If anti-Semitism bypasses consideration as a serious problem in New York, it is to some extent because it refuses to conform to an easy narrative with a single ideological enemy. During the past 22 months, not one person caught or identified as the aggressor in an anti-Semitic hate crime has been associated with a far right-wing group, Mark Molinari, commanding officer of the police department’s Hate Crimes Task Force, told me…
“I almost wish it was sometimes more clear cut,’’ he said. “It’s every identity targeting every identity.”
Of course, not everyone is caught. And, obviously, white supremacists are driving anti-Semitic rhetoric online.

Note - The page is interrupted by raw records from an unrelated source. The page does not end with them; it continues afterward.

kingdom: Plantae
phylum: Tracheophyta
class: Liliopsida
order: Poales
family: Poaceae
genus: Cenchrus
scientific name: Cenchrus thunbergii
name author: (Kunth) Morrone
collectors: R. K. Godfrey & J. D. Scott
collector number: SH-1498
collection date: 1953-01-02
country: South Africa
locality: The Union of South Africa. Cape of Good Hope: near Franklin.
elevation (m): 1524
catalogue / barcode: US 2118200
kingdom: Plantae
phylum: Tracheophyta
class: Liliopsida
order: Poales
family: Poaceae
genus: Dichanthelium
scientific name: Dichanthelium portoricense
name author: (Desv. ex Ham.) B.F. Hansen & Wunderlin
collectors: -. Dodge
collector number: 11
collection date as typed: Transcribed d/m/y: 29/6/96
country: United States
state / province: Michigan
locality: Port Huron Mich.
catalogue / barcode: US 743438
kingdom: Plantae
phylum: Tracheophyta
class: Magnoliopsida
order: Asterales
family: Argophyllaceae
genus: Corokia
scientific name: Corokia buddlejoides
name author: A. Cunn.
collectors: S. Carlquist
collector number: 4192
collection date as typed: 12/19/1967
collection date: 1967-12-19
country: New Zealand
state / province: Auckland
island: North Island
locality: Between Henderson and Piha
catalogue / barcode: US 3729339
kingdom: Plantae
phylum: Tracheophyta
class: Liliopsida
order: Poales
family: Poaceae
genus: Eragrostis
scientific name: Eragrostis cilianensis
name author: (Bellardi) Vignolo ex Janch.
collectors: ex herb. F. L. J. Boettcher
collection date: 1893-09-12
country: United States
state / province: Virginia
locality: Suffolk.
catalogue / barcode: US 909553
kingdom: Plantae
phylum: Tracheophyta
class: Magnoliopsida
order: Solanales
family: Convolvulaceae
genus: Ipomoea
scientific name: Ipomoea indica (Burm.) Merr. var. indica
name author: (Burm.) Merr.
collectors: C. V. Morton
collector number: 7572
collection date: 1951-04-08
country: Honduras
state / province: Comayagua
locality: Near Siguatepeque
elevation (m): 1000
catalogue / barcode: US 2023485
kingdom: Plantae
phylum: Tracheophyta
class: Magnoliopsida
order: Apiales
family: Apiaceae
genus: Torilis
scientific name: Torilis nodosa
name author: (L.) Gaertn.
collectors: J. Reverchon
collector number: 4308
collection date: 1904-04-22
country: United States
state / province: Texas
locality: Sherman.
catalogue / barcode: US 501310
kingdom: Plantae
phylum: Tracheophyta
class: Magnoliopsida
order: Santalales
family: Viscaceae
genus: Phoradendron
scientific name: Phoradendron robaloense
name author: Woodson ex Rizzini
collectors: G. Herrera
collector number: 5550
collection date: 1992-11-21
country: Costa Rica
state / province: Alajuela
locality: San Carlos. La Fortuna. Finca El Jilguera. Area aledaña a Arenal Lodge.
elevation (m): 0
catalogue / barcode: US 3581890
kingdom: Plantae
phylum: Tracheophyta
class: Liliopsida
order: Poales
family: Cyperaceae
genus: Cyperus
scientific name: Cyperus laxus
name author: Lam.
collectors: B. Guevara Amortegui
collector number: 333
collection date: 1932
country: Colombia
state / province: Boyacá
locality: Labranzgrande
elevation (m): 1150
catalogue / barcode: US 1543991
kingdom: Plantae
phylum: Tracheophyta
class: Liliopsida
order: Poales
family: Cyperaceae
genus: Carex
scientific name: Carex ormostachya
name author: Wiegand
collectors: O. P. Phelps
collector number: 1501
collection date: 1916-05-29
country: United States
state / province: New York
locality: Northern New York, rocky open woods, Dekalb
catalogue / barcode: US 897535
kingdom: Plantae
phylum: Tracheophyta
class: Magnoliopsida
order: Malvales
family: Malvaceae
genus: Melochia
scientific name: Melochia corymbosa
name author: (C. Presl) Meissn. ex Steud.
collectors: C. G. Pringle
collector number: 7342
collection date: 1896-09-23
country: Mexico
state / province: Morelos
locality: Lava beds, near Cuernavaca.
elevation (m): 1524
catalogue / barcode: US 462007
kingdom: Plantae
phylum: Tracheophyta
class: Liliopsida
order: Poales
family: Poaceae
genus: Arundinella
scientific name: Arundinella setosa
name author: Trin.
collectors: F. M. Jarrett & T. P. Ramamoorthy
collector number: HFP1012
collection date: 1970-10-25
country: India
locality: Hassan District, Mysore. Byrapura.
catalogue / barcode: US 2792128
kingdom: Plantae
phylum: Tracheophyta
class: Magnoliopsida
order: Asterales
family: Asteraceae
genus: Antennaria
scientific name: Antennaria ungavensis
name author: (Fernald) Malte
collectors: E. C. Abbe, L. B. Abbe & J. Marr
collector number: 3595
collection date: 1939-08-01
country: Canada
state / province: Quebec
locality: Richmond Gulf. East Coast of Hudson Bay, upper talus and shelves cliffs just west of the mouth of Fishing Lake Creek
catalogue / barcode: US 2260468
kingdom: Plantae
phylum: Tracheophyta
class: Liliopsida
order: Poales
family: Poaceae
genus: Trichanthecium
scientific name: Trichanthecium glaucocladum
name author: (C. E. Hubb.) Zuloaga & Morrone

It is just that sort of hate speech that the Anti-Defamation League views as largely responsible for the near doubling in bias incidents toward Jewish children in schools across the country last year.
In fact, it is the varied backgrounds of people who commit hate crimes in the city that make combating and talking about anti-Semitism in New York much harder.
A related issue is that bias stemming from longstanding ethnic tensions in the city presents complexities that many liberals have chosen simply to ignore. “When we were growing up in Harlem our demoralizing series of landlords were Jewish, and we hated them.” So begins an essay by James Baldwin that appeared in The New York Times in 1967 titled “Negroes Are Anti-Semitic Because They’re Anti-White.”
So we’ll elide that one.
It’s a good thing that this article exists. And yet I suspect that it will change very little. The narrative is set. It’s driven by lefty Jews in the media who simply don’t care about actual everyday anti-Semitic violence. Especially when it’s carried out by Farrakhan fans.